As digital systems connect everything from homes to hospitals, cybersecurity has become inseparable from product safety and compliance. Here’s how new cyber resilience rules are redefining how engineers and manufacturers must design, document, and defend their devices.
The New Compliance Trinity
Cybersecurity used to belong to IT departments. Today impacts everyone.
From smart thermostats to industrial controllers, every connected product now sits within the reach of hackers, and regulators wants to assess it.
Across the world, governments are responding with new frameworks that treat cybersecurity, data protection, and cyber resilience as a single, inseparable compliance pillar.
The EU Cyber Resilience Act (CRA), NIS2 Directive, and sector-specific standards like IEC 62443 or ISO/SAE 21434 for automotive systems are rewriting what it means to be “safe.”
This isn’t just about encryption or passwords. It’s about ensuring products remain secure throughout their entire lifecycle, from design and manufacturing to post-market updates. And for engineers used to EMC or safety certification, this new wave of regulation brings both familiar structure and new complexity.
From Product Safety to Cyber Resilience
In the past, compliance focused on protecting users from the product.
Now, cybersecurity adds a second dimension: protecting the product from the world. This is true also for industrial machinery, now covered by EN 50742.

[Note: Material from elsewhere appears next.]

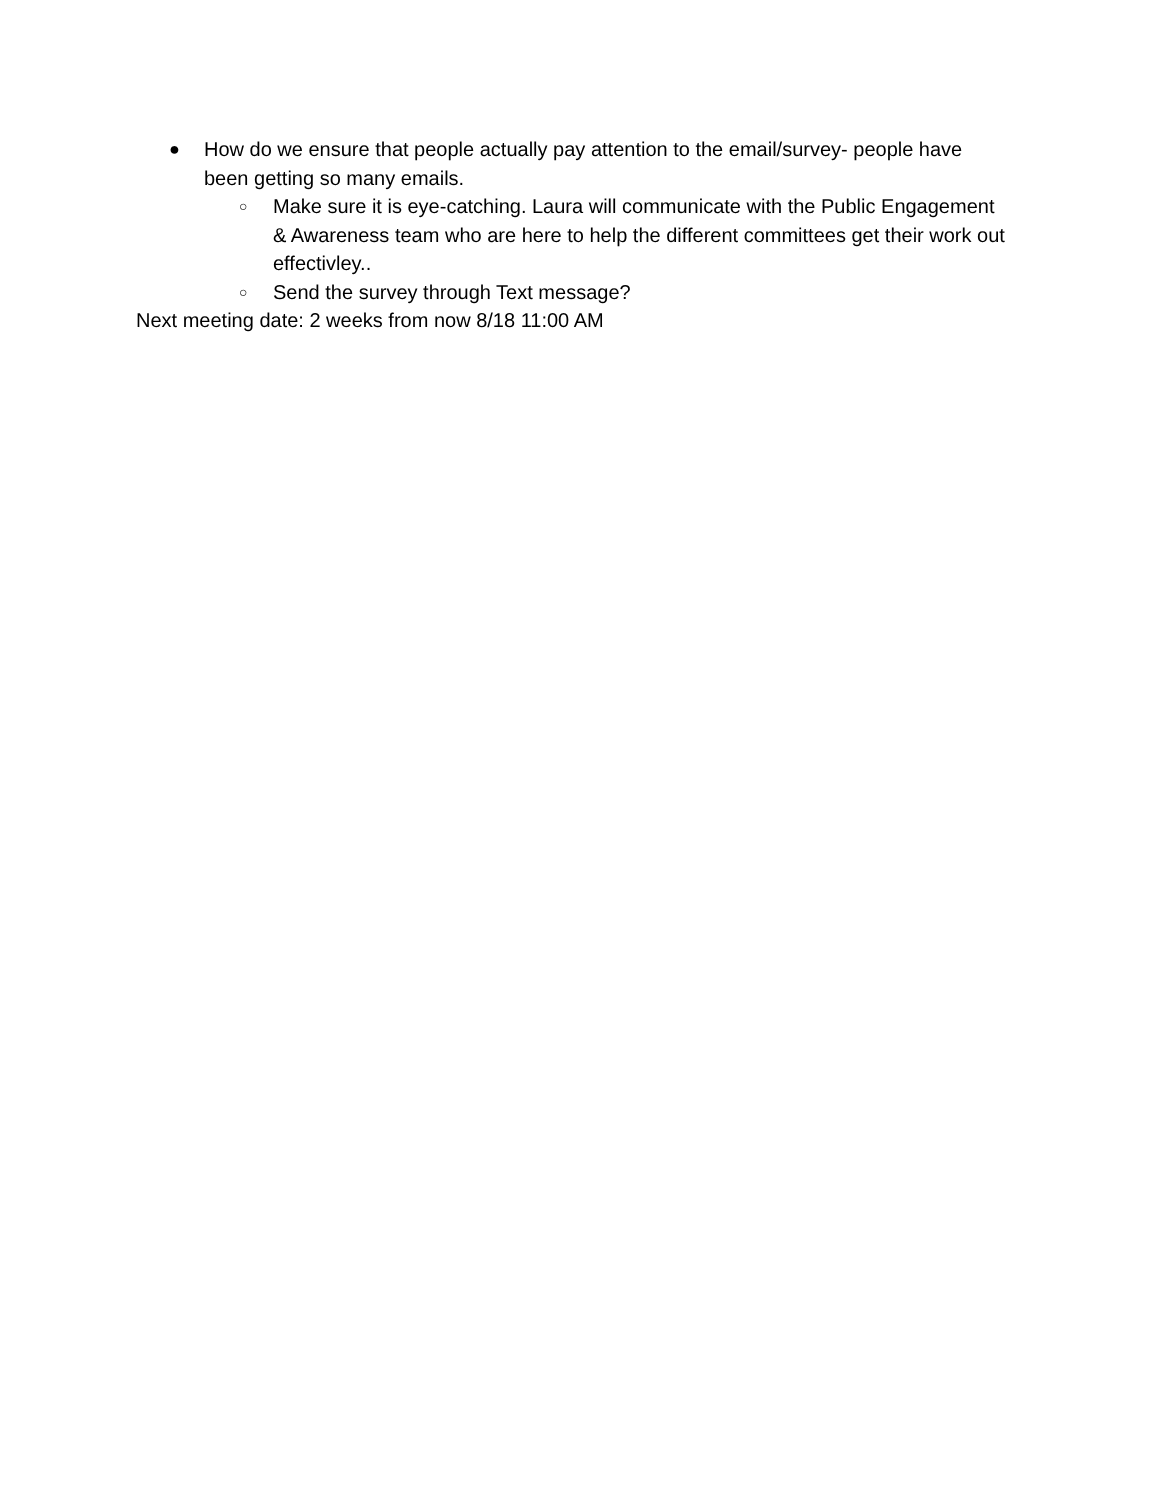● How do we ensure that people actually pay attention to the email/survey- people have been getting so many emails.
○ Make sure it is eye-catching. Laura will communicate with the Public Engagement & Awareness team who are here to help the different committees get their work out effectivley..
○ Send the survey through Text message?
Next meeting date: 2 weeks from now 8/18 11:00 AM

This dual view of safety and security is driving what the EU calls a “secure-by-design” approach. Under the Cyber Resilience Act, manufacturers of connected devices must:
- Identify and mitigate cybersecurity risks from the design stage;
- Maintain a security risk management system (similar to ISO 14971 in safety);
- Ensure vulnerability handling and patch management after product launch;
- Provide clear security update policies and support periods;
- Report actively exploited vulnerabilities to authorities within 24 hours.
For engineers, this introduces a new compliance rhythm: the job doesn’t stop at certification — it continues in maintenance.
The NIS2 Directive: Expanding the Perimeter
While the CRA focuses on products, the NIS2 Directive targets organizations that operate critical services or digital infrastructure.
It requires companies to adopt risk management and incident response measures, ensure supply chain security, and prove that security is part of corporate governance.
If your product becomes part of a larger connected ecosystem, NIS2 compliance might apply indirectly. This can happen if your product is like a medical device feeding hospital data or an industrial controller linking to a SCADA network. Compliance might occur through your customer’s obligations.
That’s why cybersecurity requirements are flowing downstream: even suppliers must show they’re part of a secure chain.
Cyber Resilience: The Missing Link Between Safety and Security
Safety and cybersecurity are no longer separate specializaitions, they converge in resilience.
Regulators define resilience as the ability of a product or system to continue operating safely under stress, whether that stress comes from a surge, a failure, or a cyberattack.
In practical terms, this means:
- Hardware robustness — protecting against tampering or physical intrusion.
- Software integrity — ensuring firmware and updates are authenticated and signed.
- Redundancy and recovery — systems must degrade gracefully, not catastrophically.
For compliance teams, this adds a new dimension to risk analysis: what happens if the system is attacked while performing a safety function?
That question is now part of certification audits in several sectors, including medical, automotive, and energy.
How to Prepare: Building Compliance Around Security
Just like EMC or electrical safety, cybersecurity compliance works best when planned early.
Here are key steps to align with upcoming laws like the CRA or NIS2:
- Perform a cybersecurity risk assessment: identify threats, vulnerabilities, and potential impacts on safety or privacy.
- Adopt lifecycle management: track components, firmware versions, and patch history.
- Document everything: security policies, test reports, and design decisions are now auditable.
- Use standards: IEC 62443 (industrial), ISO/IEC 27001 (information security), EN 303 645 (IoT) or EN 50742 to provide recognized frameworks.
- Collaborate with certification bodies early: some markets will require notified body involvement for high-risk devices.
The earlier you embed these controls, the smoother the certification path will be.
Where to begin
Many companies underestimate the post-market phase of cybersecurity compliance.
To stay compliant, maintain an active vulnerability management system and keep track of security updates.
Under the CRA, failing to provide ongoing updates or disclosing vulnerabilities late can result in penalties similar to those of GDPR — and loss of market access.
Conclusion
Cybersecurity is no longer an optional layer; it’s part of the core compliance structure.
The line between IT and product engineering has disappeared, replaced by a unified concept of regulatory resilience.
For engineers, this shift offers an opportunity: to apply the discipline of safety engineering to digital threats.
The same mindset that drives compliance in electrical safety, systematic risk analysis, documentation, verification, can now help secure the digital frontier.